Erol Keskin Ödülü ve Duygular
Perşembe günü sizin için bir gece düzenleniyor, duygularınızı bizimle paylaşır mısınız? sorusuna Keskin, şöyle yanıt veriyor:
“Bu konuda çok hassasım ve oldukça duygulandım. Benim isteğim dışında gelişti. Sevgili Nedim Saban, bu geceyi benim için organize etti. O gece için çok heyecanlıyım. Dokuz sezondur oynadığımız “Ahududu” oyununu sahneleyeceğiz ve o gecenin sonunda bir merasim olacak. 60. yıla özel olarak Erol Keskin Ödülünü genç kuşak için düşündük. Genç bir oyuncuya bu ödülü vermek benim için çok önemli.
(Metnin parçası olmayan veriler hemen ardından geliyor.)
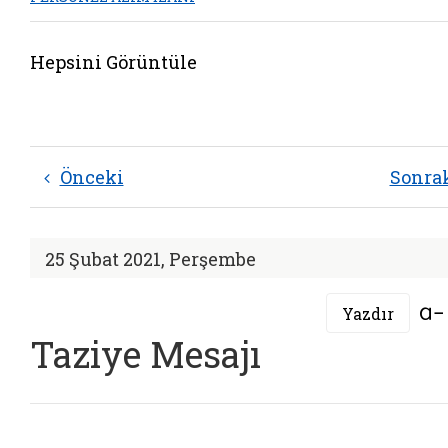
Hepsini Görüntüle
Önceki
Sonra
25 Şubat 2021, Perşembe
Yazdır
Taziye Mesajı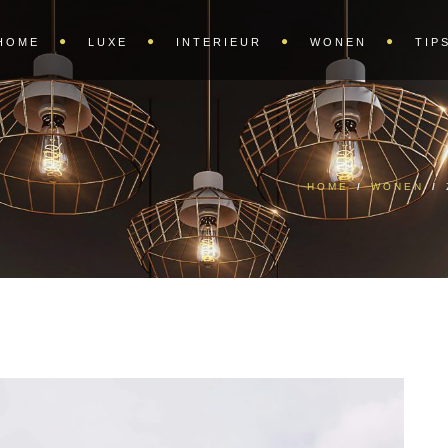
HOME
LUXE
INTERIEUR
WONEN
TIP
HOME
/
WONEN
/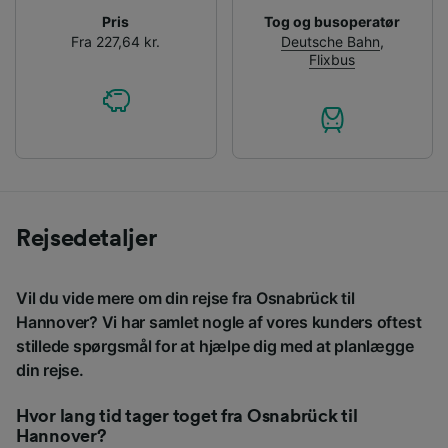
Pris
Tog og busoperatør
Fra 227,64 kr.
Deutsche Bahn
,
Flixbus
Rejsedetaljer
Vil du vide mere om din rejse fra Osnabrück til
Hannover? Vi har samlet nogle af vores kunders oftest
stillede spørgsmål for at hjælpe dig med at planlægge
din rejse.
Hvor lang tid tager toget fra Osnabrück til
Hannover?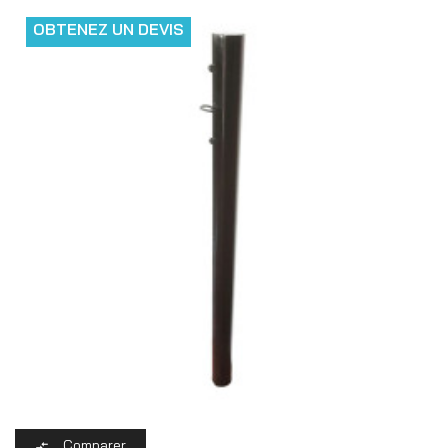
OBTENEZ UN DEVIS
Comparer
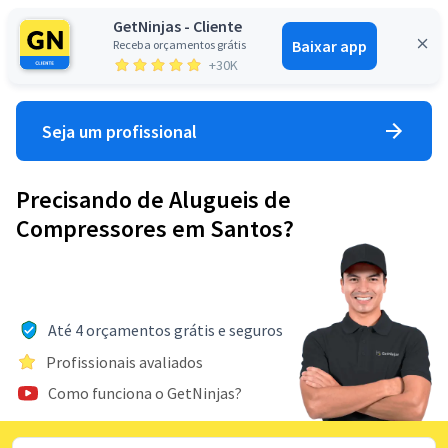
GetNinjas - Cliente
Baixar app
Receba orçamentos grátis
Entrar
+30K
Seja um profissional
Precisando de Alugueis de
Compressores em Santos?
Até 4 orçamentos grátis e seguros
Profissionais avaliados
Como funciona o GetNinjas?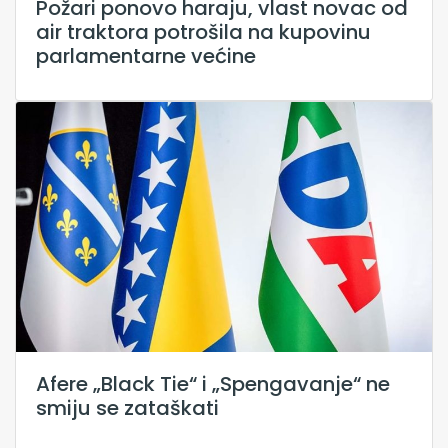
Požari ponovo haraju, vlast novac od
air traktora potrošila na kupovinu
parlamentarne većine
Afere „Black Tie“ i „Spengavanje“ ne
smiju se zataškati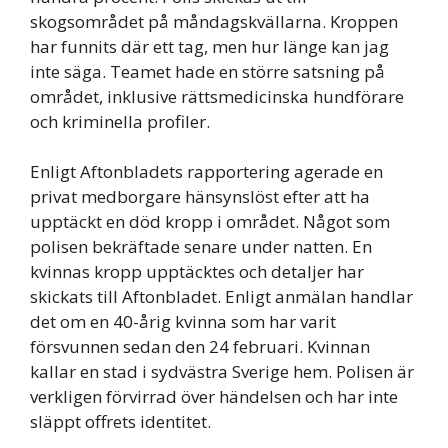
skogsområdet på måndagskvällarna. Kroppen
har funnits där ett tag, men hur länge kan jag
inte säga. Teamet hade en större satsning på
området, inklusive rättsmedicinska hundförare
och kriminella profiler.
Enligt Aftonbladets rapportering agerade en
privat medborgare hänsynslöst efter att ha
upptäckt en död kropp i området. Något som
polisen bekräftade senare under natten. En
kvinnas kropp upptäcktes och detaljer har
skickats till Aftonbladet. Enligt anmälan handlar
det om en 40-årig kvinna som har varit
försvunnen sedan den 24 februari. Kvinnan
kallar en stad i sydvästra Sverige hem. Polisen är
verkligen förvirrad över händelsen och har inte
släppt offrets identitet.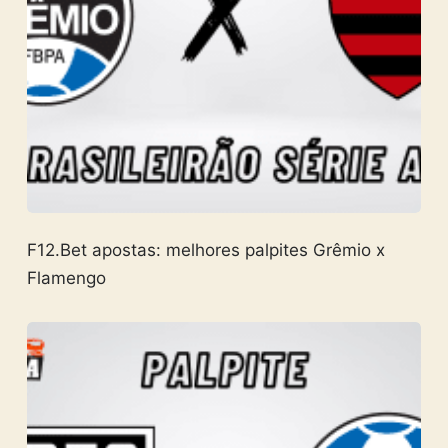
F12.Bet apostas: melhores palpites Grêmio x
Flamengo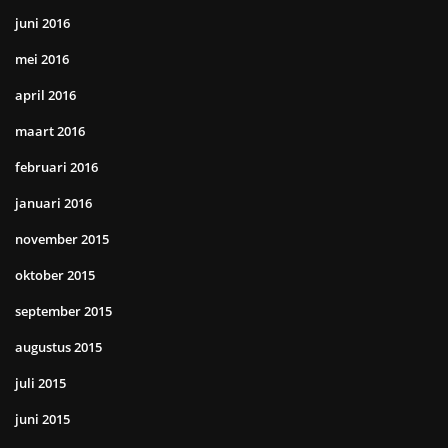
juni 2016
mei 2016
april 2016
maart 2016
februari 2016
januari 2016
november 2015
oktober 2015
september 2015
augustus 2015
juli 2015
juni 2015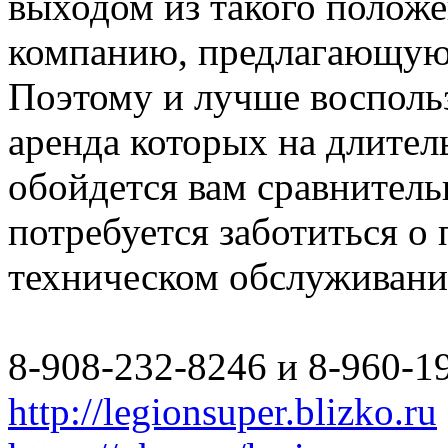
выходом из такого полож
компанию, предлагающую 
Поэтому и лучше восполь
аренда которых на длите
обойдется вам сравнитель
потребуется заботиться о
техническом обслуживани
8-908-232-8246 и 8-960-1
http://legionsuper.blizko.ru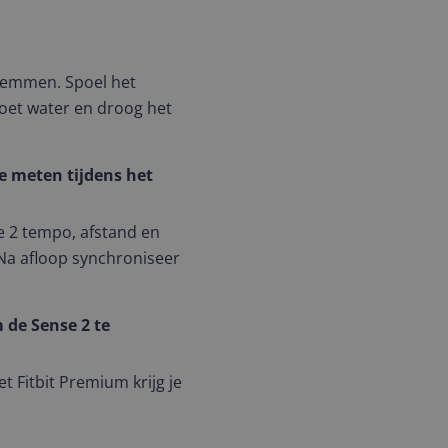
zwemmen. Spoel het
zoet water en droog het
e meten tijdens het
e 2 tempo, afstand en
 Na afloop synchroniseer
 de Sense 2 te
 Fitbit Premium krijg je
O gece için şimdiden çok duyguluyum ve düşündüğüm gibi güzel geçmesini umuyorum.”
Kadınların Birleşmesi Gerekiyor
Bugün kadınlarımız ve çocuklarımız için korkunç bir vahşet içindeyiz. Siz bir sanatçı olarak bu ülkenin başındakilere, belki de annelere neler söylemek istersiniz? diye sorulduğunda, Keskin’in cevabı oldukça etkileyici:
“Çok acı… Her gün içimiz dağlanıyor. Ne yazık ki bunun önüne geçemiyoruz. Peki neden geçemiyoruz? Çünkü cehaletin önüne geçemiyoruz. Anneler ve kadınlarımız çok donanımlı ve hassas olmalı. Neden biz çocuklarımızı koruyamıyoruz? Vahşet birdenbire nasıl fışkırdı? Bunlar vardı da biz mi bilmiyorduk? Bu gerçekten çok acı. Tabii ki kadınlar bir araya gelerek ses çıkartmalıyız. Bütün kadınlar bir araya gelip çığlık atmalı; artık yeter! Bu konuda aklım başımdan çıktı diyebilirim.”